I’m always switching things up and making little changes to our home from moving furniture around to folding a new hand towel in the bathroom, and it all makes me so happy. But the main space in our home–our open living room–has presented some issues for a while now. It just hasn’t felt put together. I’m a make-do kind of girl and have made the best with what we’ve had and am so grateful we inherited some good hand-me-down furniture a while back, but it’s definitely seen its day now. And with some other issues–a constantly cluttered bookshelf with exposed cords, some busy prints and accessories to overcompensate for what I couldn’t fix, and a general “anything goes” decor plan, we just weren’t feeling the homey vibes for which we knew the room held potential.
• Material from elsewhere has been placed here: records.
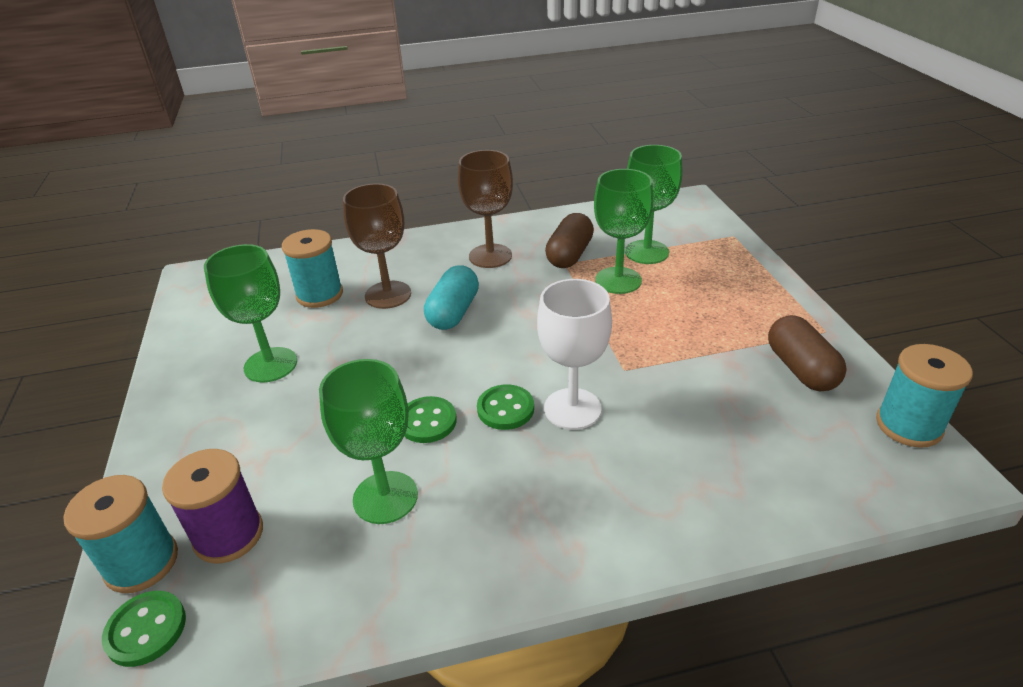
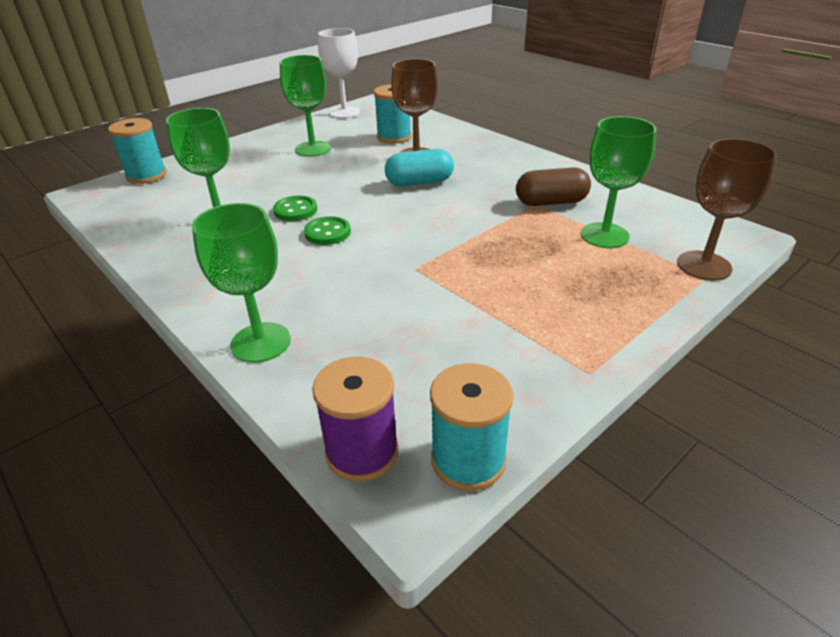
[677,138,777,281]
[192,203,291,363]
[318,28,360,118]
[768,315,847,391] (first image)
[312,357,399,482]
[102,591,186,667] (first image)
And though our room gets a lot of light with an entire wall of glass doors, the fact that you can see straight through can present more clutter and distract the eye.

So we needed a game plan to make our living room homey and create a put-together feel for fall. While we have a bucket list of big projects (wood floors, new fireplace wall/mantle, close off book shelf with cabinetry), we knew we could make the biggest impact for now with new furniture and a few creative fixes to our clutter problem.

1. We stained our coffee table, giving it a brand new look (and making some stains disappear!), and styled some curated accessories and books on top.
2. We simplified our wall prints.
3. I addressed my book hoarding issue and donated over 100 books, keeping only our favorites and the classics.
4. We painted the inside shelves under our T.V. black and housed the books in matching baskets–a huge difference (cords are hidden now!)
5. We changed the layout, making the sofas face each other and bringing everything closer to the center.

The result…

It feels so. much. better–clean and cozy and a place where we actually love to sit now. In fact, every time we get the kids to sleep and sit down to enjoy the last bits of the evening here, we spend the first five minutes talking about how good it feels to love our space.

As for choosing our sofas, I entertained a sectional but opted for two sofas for a few reasons: I love to change things up and a sectional would lock us in to one floor plan, I’ve always loved the classic look of two sofas facing each other and an important one–there wouldn’t be a good place for our Christmas tree with a sectional, and Lord knows Christmas is a deciding factor around here. We also wanted a gray color that would work with a range of colors if we wanted to change the look of the living room over time by switching out the rug, accessories and throw pillows. We have a lot of blues in here now, but we could add warm tones, change it up with some black and white pops or even go with more wild color. Either way, these sofas are made to last and are a traditional style that will extend beyond changing trends.